══ Data section ══

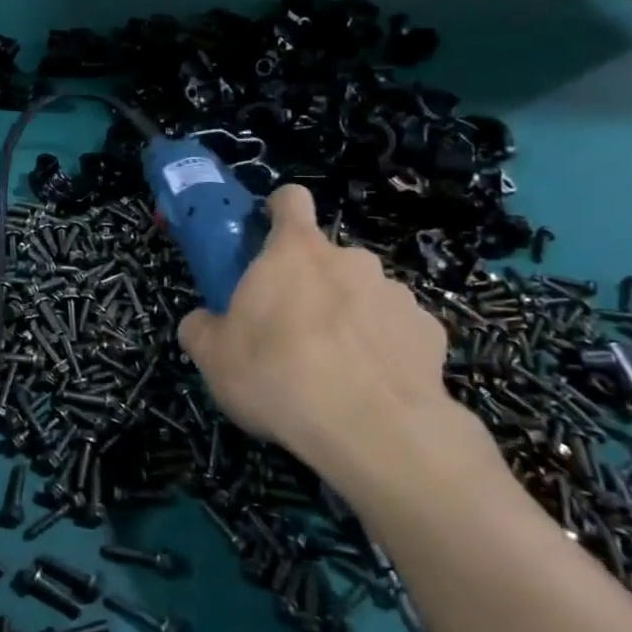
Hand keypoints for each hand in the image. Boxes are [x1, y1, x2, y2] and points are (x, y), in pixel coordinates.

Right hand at [177, 185, 467, 496]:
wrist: (374, 432)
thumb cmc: (278, 376)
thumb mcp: (213, 358)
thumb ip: (201, 329)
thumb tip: (201, 324)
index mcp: (295, 252)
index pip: (291, 200)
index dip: (279, 211)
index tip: (269, 235)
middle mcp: (350, 259)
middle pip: (327, 258)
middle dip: (312, 285)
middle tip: (292, 331)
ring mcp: (396, 294)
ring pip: (365, 295)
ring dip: (350, 318)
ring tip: (337, 370)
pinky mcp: (430, 333)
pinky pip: (399, 332)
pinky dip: (386, 350)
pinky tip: (374, 388)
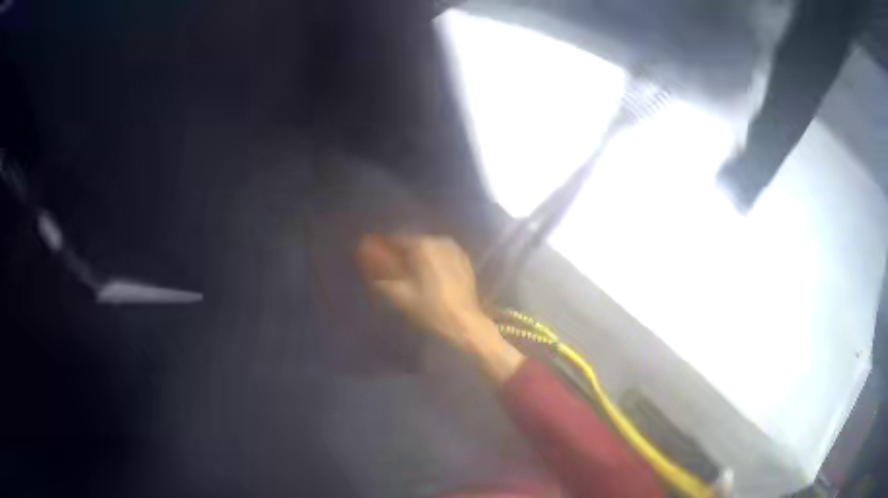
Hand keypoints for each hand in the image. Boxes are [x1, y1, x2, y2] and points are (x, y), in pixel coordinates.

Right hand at [356, 234, 523, 381]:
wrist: (465, 321)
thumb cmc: (431, 309)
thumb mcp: (400, 293)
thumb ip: (382, 272)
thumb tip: (368, 260)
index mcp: (422, 245)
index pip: (395, 240)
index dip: (382, 248)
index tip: (371, 255)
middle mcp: (439, 241)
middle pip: (412, 243)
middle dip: (399, 254)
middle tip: (388, 268)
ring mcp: (454, 249)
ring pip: (427, 249)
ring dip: (415, 257)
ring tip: (406, 274)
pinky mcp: (463, 259)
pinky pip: (440, 255)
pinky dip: (431, 261)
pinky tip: (426, 276)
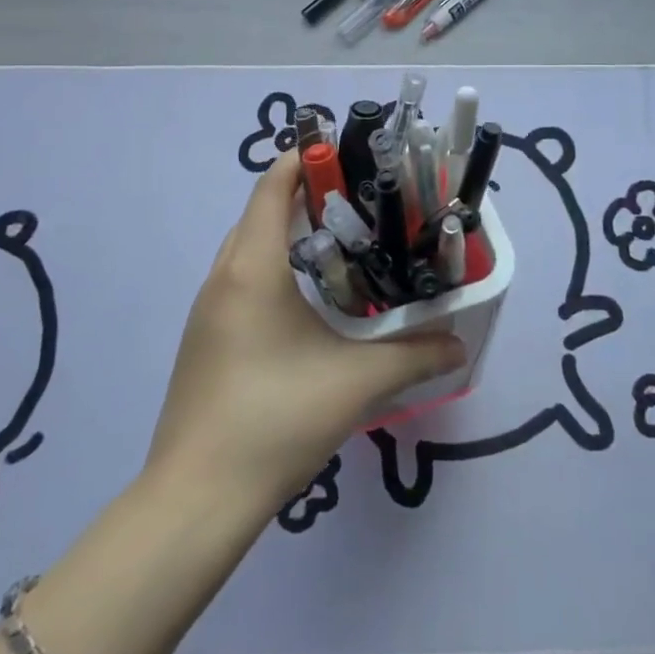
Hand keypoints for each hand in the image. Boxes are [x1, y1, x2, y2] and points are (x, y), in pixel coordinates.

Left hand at [148, 151, 465, 510]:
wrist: (195, 500)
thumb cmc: (275, 420)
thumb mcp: (356, 383)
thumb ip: (415, 356)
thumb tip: (459, 344)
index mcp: (252, 269)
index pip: (272, 187)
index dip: (304, 159)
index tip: (345, 153)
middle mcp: (222, 279)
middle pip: (260, 213)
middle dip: (305, 195)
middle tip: (358, 201)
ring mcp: (207, 312)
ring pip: (248, 249)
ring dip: (288, 234)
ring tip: (341, 245)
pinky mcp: (205, 342)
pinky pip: (240, 282)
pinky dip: (273, 269)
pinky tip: (308, 303)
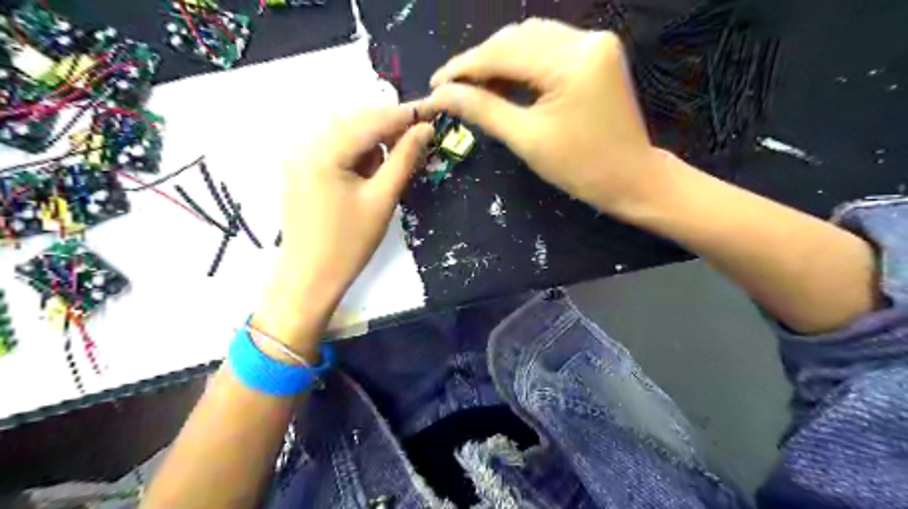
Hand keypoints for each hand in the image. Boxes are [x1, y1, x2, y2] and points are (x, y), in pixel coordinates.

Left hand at [251, 105, 431, 352]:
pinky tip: (369, 171)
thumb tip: (425, 130)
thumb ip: (404, 159)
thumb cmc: (349, 244)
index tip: (430, 111)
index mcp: (324, 152)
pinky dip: (356, 153)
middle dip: (388, 127)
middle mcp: (305, 145)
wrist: (310, 278)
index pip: (370, 121)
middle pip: (355, 122)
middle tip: (417, 139)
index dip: (403, 115)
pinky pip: (333, 149)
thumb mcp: (382, 200)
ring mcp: (299, 157)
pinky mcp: (300, 170)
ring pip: (344, 134)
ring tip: (392, 162)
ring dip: (373, 141)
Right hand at [430, 19, 669, 218]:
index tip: (435, 85)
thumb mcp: (527, 140)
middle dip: (479, 62)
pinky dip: (521, 62)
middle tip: (452, 89)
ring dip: (498, 60)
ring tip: (474, 87)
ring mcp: (594, 43)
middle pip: (516, 38)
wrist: (631, 178)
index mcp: (571, 62)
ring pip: (530, 39)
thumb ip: (482, 110)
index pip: (503, 52)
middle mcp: (586, 39)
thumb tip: (441, 95)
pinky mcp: (595, 53)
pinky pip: (548, 48)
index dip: (464, 67)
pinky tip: (503, 81)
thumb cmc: (580, 168)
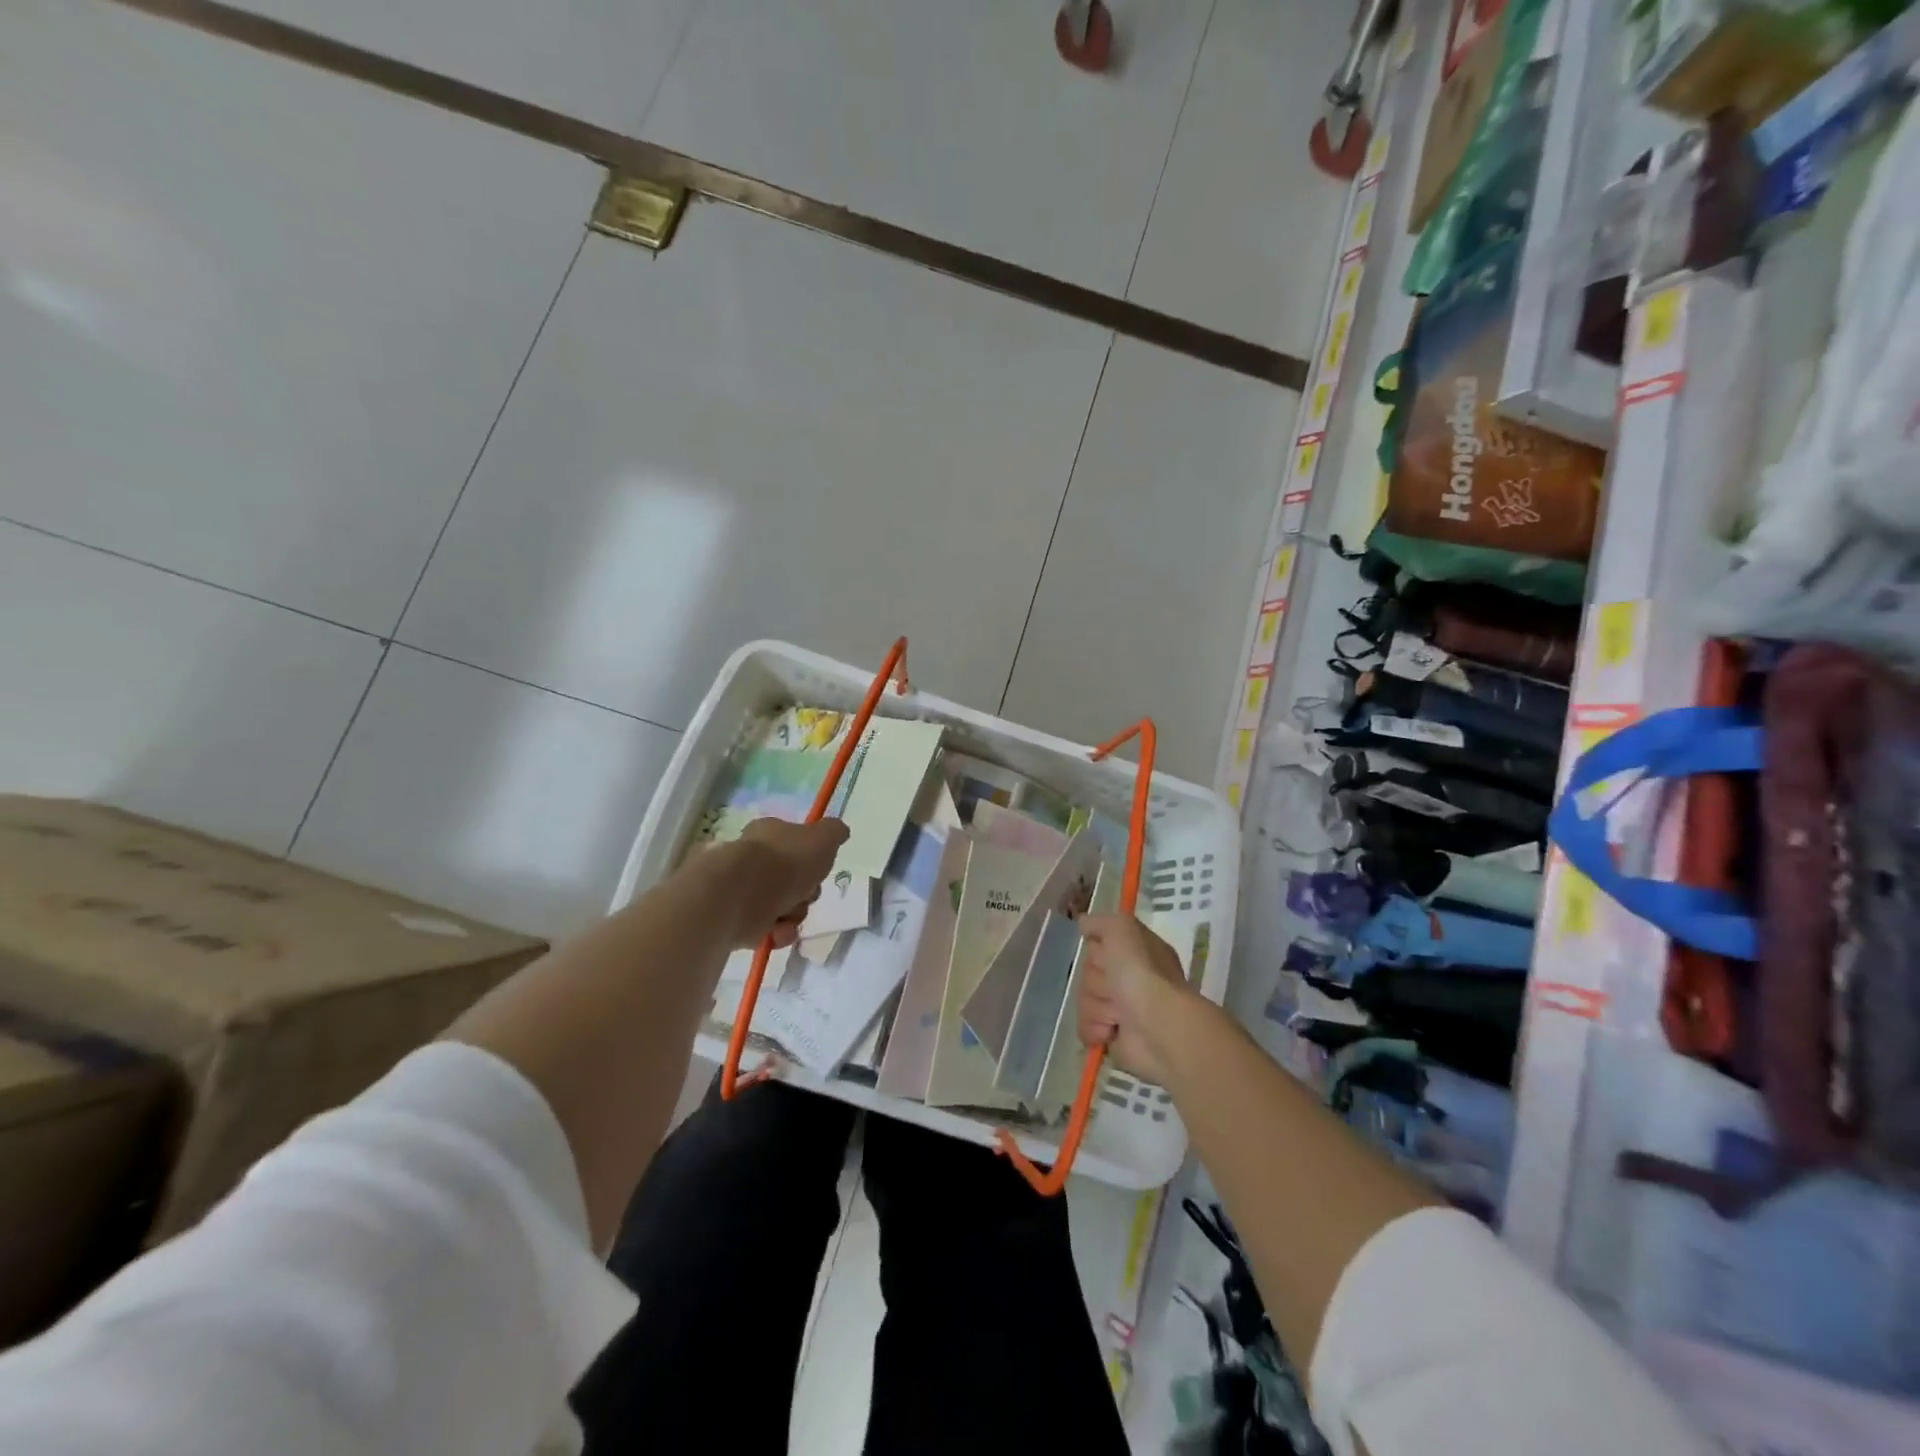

═══

Return all of the material precisely as written. No picture belongs in it.

Task output
Hand keypoints for each hand in the image. Boxes are [x1, y1, x2, y2] and points are (x, y), in pixel coordinates.

Right hand at [177, 185, 467, 496]:
wrist: (374, 432)
thumb cmc: (278, 376)
thumb mcp: (213, 358)
thumb ip: (201, 329)
thumb tip: (201, 324)
index mcp: (295, 252)
index pip: (291, 200)
index dip: (279, 211)
index tip: (269, 235)
middle mcp: (350, 259)
middle pip: (327, 258)
middle dip: (312, 285)
middle tip: (292, 331)
ring mcp: (396, 294)
ring pip: (365, 295)
ring dip: (350, 318)
ring tip: (337, 370)
pinky mcp: (430, 333)
pinky pip: (399, 332)
pinky dip: (386, 350)
pinky tip: (374, 388)
Hand keypoints for each hand in the image. Boxes are [x1, y1, x2, y2] and points are (x, y), in pixel coordinates.

Right hand at [356, 234, 523, 381]:
wrist: (465, 321)
thumb cmc: (431, 309)
thumb mcp: (400, 293)
thumb ip: (382, 272)
thumb tip: (368, 260)
index mcp: (422, 245)
index pip: (395, 240)
index dip: (382, 248)
index tip: (371, 255)
middle mcp: (439, 241)
middle pip: (412, 243)
middle dip: (399, 254)
middle tip: (388, 268)
ring mcp: (454, 249)
ring pip: (427, 249)
ring dip: (415, 257)
ring tip: (406, 274)
pinky mcp: (463, 259)
pinky pip: (440, 255)
pinky dip: (431, 261)
pinky tip: (426, 276)
Hand keypoints for each hand in the image. Boxes are [x1, y1, x2, y2] and points are (x, y), in pixel coordinates.

Left hand at [148, 151, 465, 510]:
wrist: (195, 500)
thumb cmc: (275, 420)
thumb mcp: (356, 383)
thumb ip: (415, 356)
thumb tip: (459, 344)
index mcp: (252, 269)
index pip: (272, 187)
index dip: (304, 159)
index tip: (345, 153)
middle mcp: (222, 279)
middle pip: (260, 213)
middle dip: (305, 195)
middle tip: (358, 201)
ring mcp: (207, 312)
ring pip: (248, 249)
ring dip: (288, 234)
ring tip: (341, 245)
pinky mcp: (205, 342)
pinky pip: (240, 282)
pinky dip: (273, 269)
pinky tip: (308, 303)
Hand keypoints for each hand in the image. Boxes are [x1, y1, x2, y2] and points are (x, y), in pixel coordinates.

Left hand at [251, 105, 431, 352]:
pinky tip: (369, 171)
thumb tip: (425, 130)
thumb ip: (404, 159)
thumb cmc: (349, 244)
index tip: (430, 111)
index mcp: (324, 152)
pinky dip: (356, 153)
middle dip: (388, 127)
middle mcp: (305, 145)
wrist: (310, 278)
index pip: (370, 121)
middle pip: (355, 122)
middle tip: (417, 139)
index dip: (403, 115)
pinky pip: (333, 149)
thumb mcp: (382, 200)
ring mcp: (299, 157)
pinky mcp: (300, 170)
ring pip: (344, 134)
ring tip: (392, 162)
ring dip: (373, 141)
Right hand at [430, 19, 669, 218]:
index tip: (435, 85)
thumb mcp: (527, 140)
middle dip: (479, 62)
pinky dip: (521, 62)
middle tip: (452, 89)
ring dip: (498, 60)
ring tip: (474, 87)
ring mcp: (594, 43)
middle pip: (516, 38)
wrist: (631, 178)
index mcp: (571, 62)
ring pip: (530, 39)
thumb ip: (482, 110)
index pip: (503, 52)
middle mcp: (586, 39)
thumb tip: (441, 95)
pinky mcp: (595, 53)
pinky pip: (548, 48)
index dip: (464, 67)
pinky tip: (503, 81)
thumb cmc: (580, 168)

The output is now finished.